Local Woman Looking For A Kidney Donor



 Local Woman Looking For A Kidney Donor

By Tia Carol Jones

Sherie Withers is looking for a living kidney donor. Withers is a 25-year Lupus survivor. She always had kidney issues because of her Lupus Nephritis. She was diagnosed with Lupus in 1998.


Withers received her first kidney transplant in 2005. Her brother was a perfect match. Seventeen years later, Withers is in need again.


“I know nothing lasts forever, but I just thought with me taking care of myself, during this process, taking my medications I have to take every day, I was doing well,” Withers said.


She believes what might have happened is that she caught COVID in June 2021 and that caused a Lupus flare up. She was vaccinated from COVID-19 months prior to getting the virus. After she recovered from COVID, her Lupus numbers improved, but her kidney function did not.


Withers is a nutritionist at a medical center and was working from home during the pandemic. She did go to work one day a week. By November, her kidney function still had not improved. Her doctor told her that she would have to go through dialysis. She hadn’t been through dialysis since 1998. She currently has a catheter in her chest. Wither is registered with the National Kidney Registry.


Marion Shuck is the Vice President of Governmental Relations and External Affairs at Gift of Hope. She is going through her own journey, as a living donor for her brother, who has Hypertension, if they are compatible.


Gift of Hope is one of 57 organ procurement organizations in the country.
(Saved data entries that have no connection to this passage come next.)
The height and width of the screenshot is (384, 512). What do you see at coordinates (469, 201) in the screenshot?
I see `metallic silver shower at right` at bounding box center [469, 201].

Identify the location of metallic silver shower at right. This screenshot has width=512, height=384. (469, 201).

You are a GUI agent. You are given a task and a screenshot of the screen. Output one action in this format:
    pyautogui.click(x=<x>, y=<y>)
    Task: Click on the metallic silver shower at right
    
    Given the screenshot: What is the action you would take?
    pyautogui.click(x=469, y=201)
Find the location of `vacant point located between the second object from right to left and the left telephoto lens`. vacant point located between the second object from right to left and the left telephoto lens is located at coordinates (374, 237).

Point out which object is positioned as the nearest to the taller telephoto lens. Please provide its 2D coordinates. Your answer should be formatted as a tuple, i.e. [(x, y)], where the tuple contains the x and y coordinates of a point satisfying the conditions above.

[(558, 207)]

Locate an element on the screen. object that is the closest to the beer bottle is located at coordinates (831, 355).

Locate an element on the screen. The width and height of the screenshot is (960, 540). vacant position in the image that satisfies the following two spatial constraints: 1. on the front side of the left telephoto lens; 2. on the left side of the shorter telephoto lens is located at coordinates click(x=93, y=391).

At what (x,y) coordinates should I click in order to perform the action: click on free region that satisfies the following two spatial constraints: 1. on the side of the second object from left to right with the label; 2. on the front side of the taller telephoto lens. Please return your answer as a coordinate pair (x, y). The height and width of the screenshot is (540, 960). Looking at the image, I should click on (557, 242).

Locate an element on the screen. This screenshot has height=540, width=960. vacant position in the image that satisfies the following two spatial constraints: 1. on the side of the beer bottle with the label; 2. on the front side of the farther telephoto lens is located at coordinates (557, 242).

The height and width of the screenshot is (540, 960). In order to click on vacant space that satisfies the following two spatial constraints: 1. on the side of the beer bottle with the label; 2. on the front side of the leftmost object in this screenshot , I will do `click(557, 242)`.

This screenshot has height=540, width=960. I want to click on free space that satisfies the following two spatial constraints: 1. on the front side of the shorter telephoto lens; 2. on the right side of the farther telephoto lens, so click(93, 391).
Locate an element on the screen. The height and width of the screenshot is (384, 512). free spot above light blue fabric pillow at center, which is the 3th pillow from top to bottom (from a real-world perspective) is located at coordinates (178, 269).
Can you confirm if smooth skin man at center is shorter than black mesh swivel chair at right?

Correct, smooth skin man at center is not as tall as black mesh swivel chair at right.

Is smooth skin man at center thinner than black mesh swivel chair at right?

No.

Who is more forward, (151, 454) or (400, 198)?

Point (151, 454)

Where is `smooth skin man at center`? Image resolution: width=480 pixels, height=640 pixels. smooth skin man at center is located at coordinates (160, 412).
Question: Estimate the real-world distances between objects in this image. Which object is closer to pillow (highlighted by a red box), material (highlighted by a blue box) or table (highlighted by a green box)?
It is regionally focused on three quarters of Illinois, from Waukegan to Elgin, to 50 miles south of Springfield. Gift of Hope is responsible for coordinating the organ and tissue donation process. Gift of Hope goes in and talks to the family when their loved one has already signed up to be an organ and tissue donor, or to ask if the loved one could be an organ or tissue donor.


Shuck acknowledges the medical mistrust that some people of color have because medical practitioners took advantage of Black people, either through experiments or taking cells without authorization, and without payment, as well as sterilization of women of color.
“The problem presents when we then don’t advocate for ourselves when it comes to medical healthcare, because our mistrust gets in the way. We arrive at the doctor too late, sometimes we wake up and we’re on dialysis,” Shuck said.


While Gift of Hope doesn’t work with living donors, it does support living donation organizations and disseminates information about living donations.

According to Shuck, the State of Illinois does about 500 living donors a year. Shuck wants more people of color to advocate for living donations.

“Transplant is the cure, dialysis is the bridge to keep you alive until you can get a transplant. The transplant resets you. You go back to having your life, you go back to doing all the things you couldn’t do because you had to do dialysis three days a week,” Shuck said. “Living donation is a very important part of the overarching industry of organ and tissue donation. We want people to be registered and we want families to have the conversation.”